During 2017, travel records show Forrest traveled with the mayor to San Francisco, Salt Lake City, Denver, Washington several times, as well as New York.
In September, he flew with her to Athens, Greece.
The next month, he traveled to Paris all, at taxpayer expense.
NewsChannel 5 Investigates asked, "Were all of those legitimate business trips?"
"Absolutely -- every single one of them," she answered. "And if it hadn't been Sergeant Forrest who would have been traveling with me as detail, there would have been other detail traveling with me. The detail security policy is set by the police department. They say I have to travel with security."
In fact, Forrest provided protection for former Mayors Bill Purcell and Karl Dean.
He averaged $34,000 a year in overtime for the last three years of Dean's term.
But after Barry took office, Forrest's overtime pay increased to just below $60,000 in fiscal year 2015-16.
The next year, that increased to more than $75,000, bringing his total pay to $157,187 for fiscal year 2016-17.
Metro Police spokesperson Don Aaron explained that "Mayor Barry has kept a daunting schedule since her election."
"The overtime," Aaron added, "is a reflection of that morning to night AND weekend schedule."
NewsChannel 5 Investigates asked Barry, "Some people will look at that and say that taxpayers are paying for this relationship. What would you say to that?"
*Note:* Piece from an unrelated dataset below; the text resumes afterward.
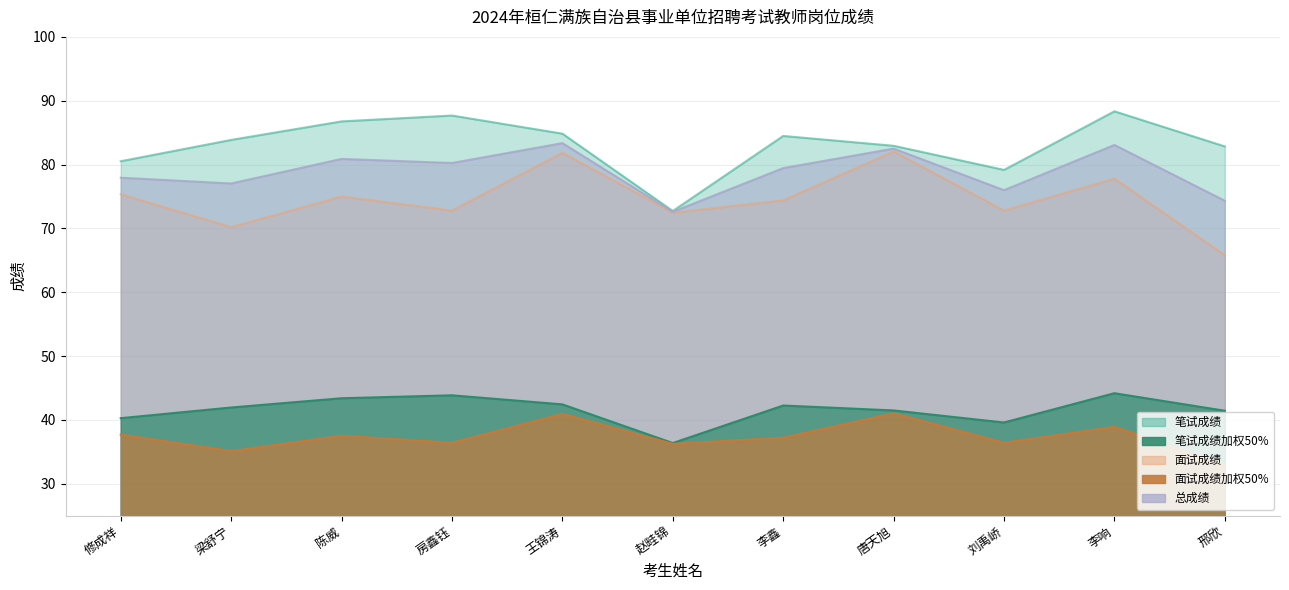

True or false: 面试成绩 has a value of 70.2 at 梁舒宁.

True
"What I think what this reflects," she responded, "is the policy that the police have about making sure that when I am working that I have detail. I don't think it's a secret that I do work a lot and I do have a pretty aggressive schedule."
We asked, "Was he getting paid by taxpayes at any point when you all were having your personal time?"
"No," she insisted.
So how can taxpayers know that all of that overtime was completely legitimate?
Barry responded, "I think that the records will show that, if you look at my schedule versus his overtime, I think you will see that my schedule reflects that I was out there working."
Forrest was also there the day that Barry and her husband Bruce joined Nashville in mourning the death of her son Max.
But Max's death, she says, helps her keep this moment in perspective.
NewsChannel 5 Investigates noted, "There may be some people who say, she cannot govern, she must resign. What do you say to them?"
"No," she insisted.
"This is a bad day. I am going to have a lot more days coming. I've already had my worst day. And I know the difference between a mistake and a tragedy.
"This is a mistake. And I think that we've been able to show in this administration over the last two years that we've done a lot of really good things -- and that's going to continue to be my focus."
As for her future with her husband, Barry says that's for them to figure out.
"Bruce and I have a lot to work through -- and we are working through it," she said.
"I'm really blessed that I have a husband who is supportive of me, who has been there for me. We've been through a lot together. And this is something that, personally, we are going to work through."
Shortly after 6 p.m. Wednesday, Forrest issued a letter from his attorney releasing the following statement:
"For over 31 years I have been honored to serve in the Metropolitan Nashville Police Department. I devoted 14 years of that time supervising the mayor's protective detail during three administrations.
I deeply regret that my professional relationship with Mayor Barry turned into a personal one. This has caused great pain for my wife, my family, friends and colleagues. At no time did I ever violate my oath as a police officer or engage in actions that would abuse the public trust.
I have recently retired from the police department. I hope that the media and public respect my privacy and that of my family as I seek to rebuild the trust of the ones I love the most."
Mayor Barry addressed the media and the public about the affair in a press conference Wednesday evening.